Service-to-service calls

In a microservices system, between services. Especially around critical paths.

Database calls

Less common, but useful when DB can fail in ways your app can't recover from quickly. Read replicas particularly.

Message broker writes

When the broker is down, fail fast. Buffer in a backup queue or dead-letter mechanism.

Implementation Options

Library-based

In-process

Hystrix (deprecated, but the original), Resilience4j (Java), Polly (.NET), pybreaker (Python). Embedded in app code. Per-method granularity.

Service mesh

Infrastructure-level

Istio, Linkerd. Configured declaratively, enforced by sidecars. No app code changes. Less granular but consistent across all services and languages.
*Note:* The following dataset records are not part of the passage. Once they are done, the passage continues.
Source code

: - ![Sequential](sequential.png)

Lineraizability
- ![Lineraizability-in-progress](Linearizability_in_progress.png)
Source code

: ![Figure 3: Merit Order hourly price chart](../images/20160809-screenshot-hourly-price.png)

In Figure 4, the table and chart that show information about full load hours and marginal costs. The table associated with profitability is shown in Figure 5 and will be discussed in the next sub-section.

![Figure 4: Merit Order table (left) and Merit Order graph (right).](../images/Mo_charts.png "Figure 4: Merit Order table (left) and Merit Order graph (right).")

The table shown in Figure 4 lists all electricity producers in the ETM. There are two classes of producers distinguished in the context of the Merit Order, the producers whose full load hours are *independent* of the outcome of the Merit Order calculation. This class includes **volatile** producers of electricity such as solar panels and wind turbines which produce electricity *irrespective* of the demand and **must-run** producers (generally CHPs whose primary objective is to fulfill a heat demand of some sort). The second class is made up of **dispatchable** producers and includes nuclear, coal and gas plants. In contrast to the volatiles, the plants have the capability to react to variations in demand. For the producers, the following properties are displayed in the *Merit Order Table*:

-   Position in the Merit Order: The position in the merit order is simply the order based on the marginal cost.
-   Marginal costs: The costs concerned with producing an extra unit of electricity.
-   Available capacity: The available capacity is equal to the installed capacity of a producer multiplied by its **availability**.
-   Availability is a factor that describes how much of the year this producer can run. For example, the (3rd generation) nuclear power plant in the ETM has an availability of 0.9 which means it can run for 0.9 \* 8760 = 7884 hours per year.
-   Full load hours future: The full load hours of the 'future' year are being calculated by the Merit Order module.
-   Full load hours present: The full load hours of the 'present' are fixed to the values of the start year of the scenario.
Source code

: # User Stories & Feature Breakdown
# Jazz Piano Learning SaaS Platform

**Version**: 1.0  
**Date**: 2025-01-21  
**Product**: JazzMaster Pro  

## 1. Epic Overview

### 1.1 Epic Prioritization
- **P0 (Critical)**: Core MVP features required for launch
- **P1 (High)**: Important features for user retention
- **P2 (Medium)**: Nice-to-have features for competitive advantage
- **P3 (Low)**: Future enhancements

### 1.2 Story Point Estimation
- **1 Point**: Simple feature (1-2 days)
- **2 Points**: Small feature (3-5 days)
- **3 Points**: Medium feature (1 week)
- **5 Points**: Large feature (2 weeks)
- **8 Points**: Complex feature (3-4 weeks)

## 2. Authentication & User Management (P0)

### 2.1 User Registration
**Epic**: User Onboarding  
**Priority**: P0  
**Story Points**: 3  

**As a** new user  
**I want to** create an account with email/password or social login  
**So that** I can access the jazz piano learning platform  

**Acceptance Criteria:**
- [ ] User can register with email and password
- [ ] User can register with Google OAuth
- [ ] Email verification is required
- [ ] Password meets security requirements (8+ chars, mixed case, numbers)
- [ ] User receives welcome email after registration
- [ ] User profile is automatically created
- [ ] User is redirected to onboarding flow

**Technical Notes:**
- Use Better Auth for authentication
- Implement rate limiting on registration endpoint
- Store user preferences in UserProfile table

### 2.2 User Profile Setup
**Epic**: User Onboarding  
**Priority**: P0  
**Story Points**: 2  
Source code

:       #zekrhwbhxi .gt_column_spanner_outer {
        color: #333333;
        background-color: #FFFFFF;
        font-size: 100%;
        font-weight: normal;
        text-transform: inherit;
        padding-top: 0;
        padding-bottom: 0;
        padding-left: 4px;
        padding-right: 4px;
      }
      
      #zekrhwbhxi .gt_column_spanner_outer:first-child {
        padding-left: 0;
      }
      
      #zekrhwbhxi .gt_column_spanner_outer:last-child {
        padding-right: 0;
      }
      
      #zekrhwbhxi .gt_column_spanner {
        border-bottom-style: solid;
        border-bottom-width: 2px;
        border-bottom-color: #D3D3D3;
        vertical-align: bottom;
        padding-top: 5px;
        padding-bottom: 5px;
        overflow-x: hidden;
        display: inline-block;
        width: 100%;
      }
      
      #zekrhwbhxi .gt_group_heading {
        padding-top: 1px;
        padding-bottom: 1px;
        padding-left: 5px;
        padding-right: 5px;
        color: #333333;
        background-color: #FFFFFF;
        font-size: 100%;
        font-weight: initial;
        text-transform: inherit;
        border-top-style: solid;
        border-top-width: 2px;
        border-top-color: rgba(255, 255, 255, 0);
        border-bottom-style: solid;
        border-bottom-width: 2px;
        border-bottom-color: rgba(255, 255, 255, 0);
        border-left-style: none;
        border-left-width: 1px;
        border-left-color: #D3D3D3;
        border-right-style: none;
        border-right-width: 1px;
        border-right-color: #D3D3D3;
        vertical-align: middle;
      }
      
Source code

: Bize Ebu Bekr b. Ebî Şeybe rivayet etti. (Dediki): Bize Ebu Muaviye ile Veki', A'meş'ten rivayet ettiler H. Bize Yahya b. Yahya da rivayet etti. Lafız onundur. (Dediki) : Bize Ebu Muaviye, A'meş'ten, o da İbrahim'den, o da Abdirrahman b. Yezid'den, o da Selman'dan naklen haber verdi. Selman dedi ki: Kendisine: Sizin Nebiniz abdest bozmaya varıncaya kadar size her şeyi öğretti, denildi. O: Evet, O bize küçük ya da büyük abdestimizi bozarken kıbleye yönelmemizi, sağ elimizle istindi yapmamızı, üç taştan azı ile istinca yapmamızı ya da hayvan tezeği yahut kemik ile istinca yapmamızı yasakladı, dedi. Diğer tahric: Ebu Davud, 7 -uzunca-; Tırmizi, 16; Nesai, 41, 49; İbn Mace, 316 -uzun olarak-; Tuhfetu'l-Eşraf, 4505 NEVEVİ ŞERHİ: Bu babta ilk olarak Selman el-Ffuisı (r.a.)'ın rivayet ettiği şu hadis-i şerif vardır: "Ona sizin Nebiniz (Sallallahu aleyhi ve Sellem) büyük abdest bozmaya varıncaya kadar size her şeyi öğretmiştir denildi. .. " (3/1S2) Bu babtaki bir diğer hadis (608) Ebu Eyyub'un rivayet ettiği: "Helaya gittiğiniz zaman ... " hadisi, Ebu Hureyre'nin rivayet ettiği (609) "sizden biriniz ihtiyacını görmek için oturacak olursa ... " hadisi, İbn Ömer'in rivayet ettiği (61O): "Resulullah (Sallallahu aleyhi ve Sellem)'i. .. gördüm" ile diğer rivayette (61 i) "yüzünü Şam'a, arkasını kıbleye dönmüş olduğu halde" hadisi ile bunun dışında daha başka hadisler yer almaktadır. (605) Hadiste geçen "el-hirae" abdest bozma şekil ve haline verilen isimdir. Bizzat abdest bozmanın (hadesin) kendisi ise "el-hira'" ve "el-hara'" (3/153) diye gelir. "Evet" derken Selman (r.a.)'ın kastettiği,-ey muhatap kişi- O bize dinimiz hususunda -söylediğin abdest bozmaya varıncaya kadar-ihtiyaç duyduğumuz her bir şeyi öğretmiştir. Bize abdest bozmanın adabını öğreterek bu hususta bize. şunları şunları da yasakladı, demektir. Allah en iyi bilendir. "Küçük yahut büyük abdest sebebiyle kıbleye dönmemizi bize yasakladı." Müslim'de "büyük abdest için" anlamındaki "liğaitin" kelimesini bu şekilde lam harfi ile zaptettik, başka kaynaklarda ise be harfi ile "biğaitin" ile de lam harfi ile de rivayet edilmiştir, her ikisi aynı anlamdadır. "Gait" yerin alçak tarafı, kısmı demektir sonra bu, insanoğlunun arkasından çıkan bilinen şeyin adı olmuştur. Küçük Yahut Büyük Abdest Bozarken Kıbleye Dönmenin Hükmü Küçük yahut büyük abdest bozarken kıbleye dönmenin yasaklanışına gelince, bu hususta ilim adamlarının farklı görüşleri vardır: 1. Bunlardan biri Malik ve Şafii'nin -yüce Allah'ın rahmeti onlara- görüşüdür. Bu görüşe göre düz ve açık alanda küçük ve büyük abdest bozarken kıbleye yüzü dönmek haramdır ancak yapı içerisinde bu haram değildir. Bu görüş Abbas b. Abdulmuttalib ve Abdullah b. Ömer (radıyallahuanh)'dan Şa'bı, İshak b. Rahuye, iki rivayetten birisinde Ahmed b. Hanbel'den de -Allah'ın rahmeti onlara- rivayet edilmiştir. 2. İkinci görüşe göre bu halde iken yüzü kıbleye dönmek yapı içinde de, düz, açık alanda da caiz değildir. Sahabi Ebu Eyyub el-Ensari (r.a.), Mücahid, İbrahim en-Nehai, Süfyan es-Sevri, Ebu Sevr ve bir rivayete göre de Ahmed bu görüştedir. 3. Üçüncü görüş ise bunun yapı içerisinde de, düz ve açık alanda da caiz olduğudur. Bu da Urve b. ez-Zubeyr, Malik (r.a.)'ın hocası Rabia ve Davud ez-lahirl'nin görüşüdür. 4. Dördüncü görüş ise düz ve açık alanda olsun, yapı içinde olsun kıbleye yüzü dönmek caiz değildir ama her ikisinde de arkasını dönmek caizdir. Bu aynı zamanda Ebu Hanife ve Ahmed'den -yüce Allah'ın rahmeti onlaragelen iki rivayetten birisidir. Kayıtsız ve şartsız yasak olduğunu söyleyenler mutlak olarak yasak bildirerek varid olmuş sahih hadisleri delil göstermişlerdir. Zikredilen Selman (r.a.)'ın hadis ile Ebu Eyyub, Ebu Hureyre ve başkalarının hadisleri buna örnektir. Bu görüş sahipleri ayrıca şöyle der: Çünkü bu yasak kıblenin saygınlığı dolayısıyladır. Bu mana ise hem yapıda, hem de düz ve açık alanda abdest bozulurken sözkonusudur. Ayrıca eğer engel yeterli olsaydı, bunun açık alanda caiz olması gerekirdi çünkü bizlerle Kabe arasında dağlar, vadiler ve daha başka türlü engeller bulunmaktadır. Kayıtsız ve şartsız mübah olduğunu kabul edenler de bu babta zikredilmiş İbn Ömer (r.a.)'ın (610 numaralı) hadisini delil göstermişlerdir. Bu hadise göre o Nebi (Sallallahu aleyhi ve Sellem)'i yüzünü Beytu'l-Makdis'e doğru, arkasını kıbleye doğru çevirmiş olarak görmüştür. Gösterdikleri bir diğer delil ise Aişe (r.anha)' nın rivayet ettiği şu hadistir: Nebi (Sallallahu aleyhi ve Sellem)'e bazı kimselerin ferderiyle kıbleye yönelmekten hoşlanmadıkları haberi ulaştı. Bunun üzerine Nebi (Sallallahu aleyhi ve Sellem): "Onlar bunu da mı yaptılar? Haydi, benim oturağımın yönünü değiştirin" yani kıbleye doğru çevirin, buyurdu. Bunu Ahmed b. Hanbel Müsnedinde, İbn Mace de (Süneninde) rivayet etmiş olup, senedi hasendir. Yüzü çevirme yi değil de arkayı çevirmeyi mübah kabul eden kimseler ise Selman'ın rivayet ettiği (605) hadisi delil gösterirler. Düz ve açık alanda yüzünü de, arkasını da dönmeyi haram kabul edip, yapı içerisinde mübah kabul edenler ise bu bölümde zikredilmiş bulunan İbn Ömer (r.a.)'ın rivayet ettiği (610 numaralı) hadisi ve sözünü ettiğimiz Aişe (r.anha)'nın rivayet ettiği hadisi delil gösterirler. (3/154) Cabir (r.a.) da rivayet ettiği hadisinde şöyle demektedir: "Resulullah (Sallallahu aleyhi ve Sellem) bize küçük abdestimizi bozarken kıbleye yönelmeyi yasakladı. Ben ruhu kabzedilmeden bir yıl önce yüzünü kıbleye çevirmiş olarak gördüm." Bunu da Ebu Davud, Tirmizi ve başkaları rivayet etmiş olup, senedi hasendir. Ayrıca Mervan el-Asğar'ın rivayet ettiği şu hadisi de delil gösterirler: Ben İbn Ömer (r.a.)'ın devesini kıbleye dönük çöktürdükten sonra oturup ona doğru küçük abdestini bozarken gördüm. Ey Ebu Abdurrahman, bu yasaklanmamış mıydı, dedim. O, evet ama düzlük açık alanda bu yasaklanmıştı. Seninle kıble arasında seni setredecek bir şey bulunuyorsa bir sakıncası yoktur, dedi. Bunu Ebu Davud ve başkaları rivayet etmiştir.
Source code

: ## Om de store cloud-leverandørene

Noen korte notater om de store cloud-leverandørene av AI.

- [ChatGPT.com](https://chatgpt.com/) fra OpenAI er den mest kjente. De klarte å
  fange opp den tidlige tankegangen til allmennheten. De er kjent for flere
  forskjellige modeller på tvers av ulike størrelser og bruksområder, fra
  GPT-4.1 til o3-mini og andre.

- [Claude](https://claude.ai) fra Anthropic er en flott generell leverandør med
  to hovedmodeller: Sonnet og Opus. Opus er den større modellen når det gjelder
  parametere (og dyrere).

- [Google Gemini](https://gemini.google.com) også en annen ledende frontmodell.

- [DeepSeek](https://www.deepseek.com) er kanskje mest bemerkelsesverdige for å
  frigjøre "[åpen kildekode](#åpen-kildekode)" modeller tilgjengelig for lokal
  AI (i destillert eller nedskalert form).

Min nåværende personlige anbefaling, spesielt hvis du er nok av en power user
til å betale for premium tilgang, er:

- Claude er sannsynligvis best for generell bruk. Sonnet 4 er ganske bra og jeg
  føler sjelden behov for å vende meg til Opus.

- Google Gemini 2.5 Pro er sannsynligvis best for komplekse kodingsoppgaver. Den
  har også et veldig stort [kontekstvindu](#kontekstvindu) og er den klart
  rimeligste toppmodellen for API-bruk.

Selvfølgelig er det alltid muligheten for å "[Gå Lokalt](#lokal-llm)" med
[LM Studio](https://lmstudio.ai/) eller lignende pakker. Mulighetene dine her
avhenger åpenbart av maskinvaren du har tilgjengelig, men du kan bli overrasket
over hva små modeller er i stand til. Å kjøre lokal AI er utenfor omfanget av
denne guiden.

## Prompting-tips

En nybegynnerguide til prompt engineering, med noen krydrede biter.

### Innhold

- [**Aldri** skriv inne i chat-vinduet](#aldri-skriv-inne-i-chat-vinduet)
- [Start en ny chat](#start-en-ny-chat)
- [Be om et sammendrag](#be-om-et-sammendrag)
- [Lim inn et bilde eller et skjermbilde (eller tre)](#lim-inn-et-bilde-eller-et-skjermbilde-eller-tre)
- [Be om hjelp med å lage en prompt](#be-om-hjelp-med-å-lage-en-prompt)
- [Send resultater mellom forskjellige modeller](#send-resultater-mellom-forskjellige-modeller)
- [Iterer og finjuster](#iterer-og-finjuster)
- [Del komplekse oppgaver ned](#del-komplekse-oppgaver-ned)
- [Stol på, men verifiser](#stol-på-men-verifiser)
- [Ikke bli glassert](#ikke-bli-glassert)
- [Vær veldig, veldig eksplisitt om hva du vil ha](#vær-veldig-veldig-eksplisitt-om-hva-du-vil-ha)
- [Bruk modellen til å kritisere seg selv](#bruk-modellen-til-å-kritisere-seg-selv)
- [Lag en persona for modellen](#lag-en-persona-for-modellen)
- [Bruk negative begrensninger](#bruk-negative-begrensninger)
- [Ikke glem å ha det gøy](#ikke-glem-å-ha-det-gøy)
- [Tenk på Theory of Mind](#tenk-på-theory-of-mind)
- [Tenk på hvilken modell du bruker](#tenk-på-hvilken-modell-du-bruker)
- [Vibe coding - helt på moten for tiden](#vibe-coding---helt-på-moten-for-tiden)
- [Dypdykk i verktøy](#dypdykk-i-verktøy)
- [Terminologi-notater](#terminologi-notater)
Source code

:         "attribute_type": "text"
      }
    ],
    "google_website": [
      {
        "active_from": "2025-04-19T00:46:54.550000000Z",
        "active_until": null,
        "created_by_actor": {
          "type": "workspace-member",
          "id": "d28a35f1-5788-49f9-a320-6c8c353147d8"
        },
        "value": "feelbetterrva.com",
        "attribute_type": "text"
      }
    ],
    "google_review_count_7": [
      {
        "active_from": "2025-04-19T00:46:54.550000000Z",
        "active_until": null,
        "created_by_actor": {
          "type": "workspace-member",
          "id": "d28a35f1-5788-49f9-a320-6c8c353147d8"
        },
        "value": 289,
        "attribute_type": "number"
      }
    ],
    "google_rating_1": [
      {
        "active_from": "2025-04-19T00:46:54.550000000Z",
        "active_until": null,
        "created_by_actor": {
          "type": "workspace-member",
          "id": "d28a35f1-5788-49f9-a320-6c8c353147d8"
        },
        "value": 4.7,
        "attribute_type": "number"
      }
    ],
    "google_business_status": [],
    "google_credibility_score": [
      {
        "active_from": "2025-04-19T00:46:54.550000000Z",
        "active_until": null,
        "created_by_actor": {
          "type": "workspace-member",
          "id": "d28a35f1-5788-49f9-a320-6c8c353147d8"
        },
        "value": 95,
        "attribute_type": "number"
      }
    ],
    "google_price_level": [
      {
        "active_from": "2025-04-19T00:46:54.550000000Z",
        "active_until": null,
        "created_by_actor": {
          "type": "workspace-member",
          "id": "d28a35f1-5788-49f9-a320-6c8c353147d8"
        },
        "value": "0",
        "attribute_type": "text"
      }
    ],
Modern systems often combine: service mesh handles default per-service breakers; app code adds per-call breakers for specific external dependencies.

Half-Open Probing

The recovery dance matters:

Naive: send all traffic

Recipe for re-failure

Open → cooldown → close fully. If downstream is still wobbly, full traffic kills it again. Saw-tooth pattern: 30s up, 30s down.

Probe slowly

Half-open with limited concurrency

Half-open → 1-10 probe requests with limited concurrency. If they succeed, gradually ramp up. Smooth recovery.

Combining with Bulkheads

The next lesson covers bulkheads — limiting how much of your resources any one downstream can consume. Circuit breakers + bulkheads together are the foundation of cascading-failure protection.

Recap

Circuit breakers fail fast when a downstream is broken — protecting both your service and the downstream.
Three states: Closed (normal), Open (rejecting), Half-Open (probing for recovery).
Configure: failure threshold, cooldown duration, probe count, window size.
Trip on connection / timeout / 5xx errors. Don’t trip on 4xx.
Combine with timeouts (always set them) and retries with backoff + jitter.
Place around external APIs, service-to-service calls, sometimes DB and broker.
Implementation: library-based (Resilience4j, Polly) or service mesh (Istio, Linkerd) — modern systems often use both.
The pattern that prevents retry storms — one of the most important resilience patterns in production SaaS.